Here is the border zone. Eyes glazed, staring at me.

(Extract from my essay on Lou Reed's 1973 record, Berlin, 'The Hamlet of electricity' that I published some years ago - read it here).

So beautiful the classic rendition, with the sensitive piano accompaniment provided by John Cale, especially the way it works with/against the jarring guitar when it comes in. Compare it with this perhaps more standard version from the same year, recorded in New York.  

I'm still looking for my favourite, though where Lou Reed introduces it with words to the effect that this is his Marlene Dietrich number. That said, the vocal delivery on the album version is so touching, the way it holds back. 

In the essay I spent time concentrating on the track 'Oh Jim' which I still think is one of the most intelligent, subtle songs I have ever heard in terms of the way it unsettles perspective. 

Berlin is a record of great import for me, mapping out the trajectory of the human heart ...

'Kicks' Lou Reed (Coney Island Baby, 1976)

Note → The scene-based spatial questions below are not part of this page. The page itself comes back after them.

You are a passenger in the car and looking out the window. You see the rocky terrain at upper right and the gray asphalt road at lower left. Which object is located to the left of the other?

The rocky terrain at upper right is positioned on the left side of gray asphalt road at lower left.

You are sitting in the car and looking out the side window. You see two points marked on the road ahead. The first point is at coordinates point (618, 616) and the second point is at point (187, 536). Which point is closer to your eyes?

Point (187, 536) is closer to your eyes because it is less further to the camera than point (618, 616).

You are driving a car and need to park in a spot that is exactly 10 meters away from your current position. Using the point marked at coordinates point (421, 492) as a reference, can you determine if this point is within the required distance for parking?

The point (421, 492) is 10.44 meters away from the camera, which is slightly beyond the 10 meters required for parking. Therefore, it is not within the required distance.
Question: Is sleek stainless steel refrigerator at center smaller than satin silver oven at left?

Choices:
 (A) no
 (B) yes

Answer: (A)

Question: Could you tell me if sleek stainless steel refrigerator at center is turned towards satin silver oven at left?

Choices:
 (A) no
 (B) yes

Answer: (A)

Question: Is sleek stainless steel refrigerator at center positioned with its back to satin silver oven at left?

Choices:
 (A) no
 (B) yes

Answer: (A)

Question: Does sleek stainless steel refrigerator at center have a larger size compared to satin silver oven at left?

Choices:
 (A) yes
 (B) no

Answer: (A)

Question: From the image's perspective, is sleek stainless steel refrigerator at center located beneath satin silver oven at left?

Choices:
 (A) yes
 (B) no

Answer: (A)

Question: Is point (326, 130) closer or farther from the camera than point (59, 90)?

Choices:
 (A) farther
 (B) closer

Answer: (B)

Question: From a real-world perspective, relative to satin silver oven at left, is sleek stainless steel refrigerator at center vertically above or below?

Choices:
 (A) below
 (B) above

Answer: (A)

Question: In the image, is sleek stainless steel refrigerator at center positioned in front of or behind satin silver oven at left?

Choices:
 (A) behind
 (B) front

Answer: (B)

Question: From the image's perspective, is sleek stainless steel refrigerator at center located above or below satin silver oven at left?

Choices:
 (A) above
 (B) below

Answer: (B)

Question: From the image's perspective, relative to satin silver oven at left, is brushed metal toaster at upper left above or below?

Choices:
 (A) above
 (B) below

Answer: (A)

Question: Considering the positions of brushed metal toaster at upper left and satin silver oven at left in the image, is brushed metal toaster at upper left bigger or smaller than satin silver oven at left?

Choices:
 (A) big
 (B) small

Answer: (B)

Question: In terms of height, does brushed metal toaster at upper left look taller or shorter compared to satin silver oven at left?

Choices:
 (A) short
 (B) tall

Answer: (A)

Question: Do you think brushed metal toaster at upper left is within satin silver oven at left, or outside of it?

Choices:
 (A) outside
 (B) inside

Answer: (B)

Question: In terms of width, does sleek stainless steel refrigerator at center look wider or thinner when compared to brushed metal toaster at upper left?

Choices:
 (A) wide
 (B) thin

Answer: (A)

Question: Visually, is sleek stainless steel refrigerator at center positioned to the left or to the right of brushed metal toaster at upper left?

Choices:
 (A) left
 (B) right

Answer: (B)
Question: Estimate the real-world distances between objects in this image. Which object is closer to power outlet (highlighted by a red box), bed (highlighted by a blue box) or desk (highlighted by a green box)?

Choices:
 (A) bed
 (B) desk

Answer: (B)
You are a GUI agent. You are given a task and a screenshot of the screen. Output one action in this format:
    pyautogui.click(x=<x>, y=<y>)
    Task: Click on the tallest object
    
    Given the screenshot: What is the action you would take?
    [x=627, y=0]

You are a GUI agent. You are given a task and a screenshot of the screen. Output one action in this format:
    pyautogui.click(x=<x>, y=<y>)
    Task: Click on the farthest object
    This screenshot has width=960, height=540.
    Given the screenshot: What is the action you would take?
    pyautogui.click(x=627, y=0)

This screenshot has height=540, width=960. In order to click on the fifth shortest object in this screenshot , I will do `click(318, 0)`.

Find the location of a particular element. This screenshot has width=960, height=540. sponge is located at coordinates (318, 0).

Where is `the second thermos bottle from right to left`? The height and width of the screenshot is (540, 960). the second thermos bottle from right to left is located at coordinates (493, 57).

The morning of the show, right ...

Thinking through choices here, whether or not to choose something of deep emotional worth or this deconstructed gem, just listen to the drum-beat; perhaps though this track is a more appropriate response to the soldiers in the street and the confusion in my head, ferried as it is by the way the music builds amid all the sound effects all those chance conversations.

How you get your adrenalin flowing ...

What is with that beat, god it kills me. 'When the blood is coming down his neck, now ...' 

Pitchfork's take on the 30 year reissue: 

Kicks” is the track that benefits most from this 30th anniversary reissue’s superb, wintry-crisp remastering job, playing up the contrast between the song’s creeping momentum and its house-party ambience, while the random, sudden foregrounding of the background chatter— reminiscent of Reed’s own intrusions on John Cale’s “Lady Godiva’s Operation”— is as startling as the best horror-movie shocks. And the title track’s dreamy reminiscence is, of course, more vivid and affecting than ever, heavenly white soul that inhabits the same rarefied sphere as Van Morrison’s Astral Weeks.

Just love the way it builds, but holds back. It's a classic expression of desire held in aspic. 

When you cut that dude with just a little mania
You did it so, ... ah

When the blood comma’ down his neck ...
Don’t you know it was better than sex, now, now, now
It was way better than getting mean
’cause it was, the final thing to do, now
Get somebody to come on to you
and then you just get somebody to
to now, now, come on to you
And then you kill ‘em, yeah
You kill ‘em, now, now, cause I need kicks ...
I’m getting bored, I need, need, need, need now, now some kicks
Oh, give it, give it, give it, give it to me now, now, kicks
Hey, newspaper ...
You did it so, wow, crudely, now
With that blood coming down his chest
It was way better than sex, now, now
It was way better than getting mean
It was the final thing to do
Get somebody to came, come on to you, then
Get somebody to, ah, come on to you
Better kill them now
Better kill him now, now
Yeah, yeah, yeah, kill him now, now
’Cause I need kicks
I need some kicks
I’m getting bored
I need, need, need, need, need, need, need some kicks
Yeah, need, need, need, need, need, need, need some kicks
Oh, give it now, kicks
Yeah, need some kicks
Yeah, need some k-k-k-k-k-k-k-k-k-k-k-k-k-k-k-k, kicks
Oh, give it me now, now
Kicks, kicks, kicks, kicks ...

Taken from Vulture's rather earnest list of 10 'great lesser-known Lou Reed songs' ...

5. Lou Reed, “Kicks” (1976)
Coney Island Baby is prized by Lou aficionados for its creamy sound and Reed’s heart-on-his-sleeve lyrics. “Kicks” is the album’s outlier, though, as Reed viciously sings of homicidal tendencies over a sinister, jazzy groove and the background chatter of overlapping voices, creating a highly paranoid environment.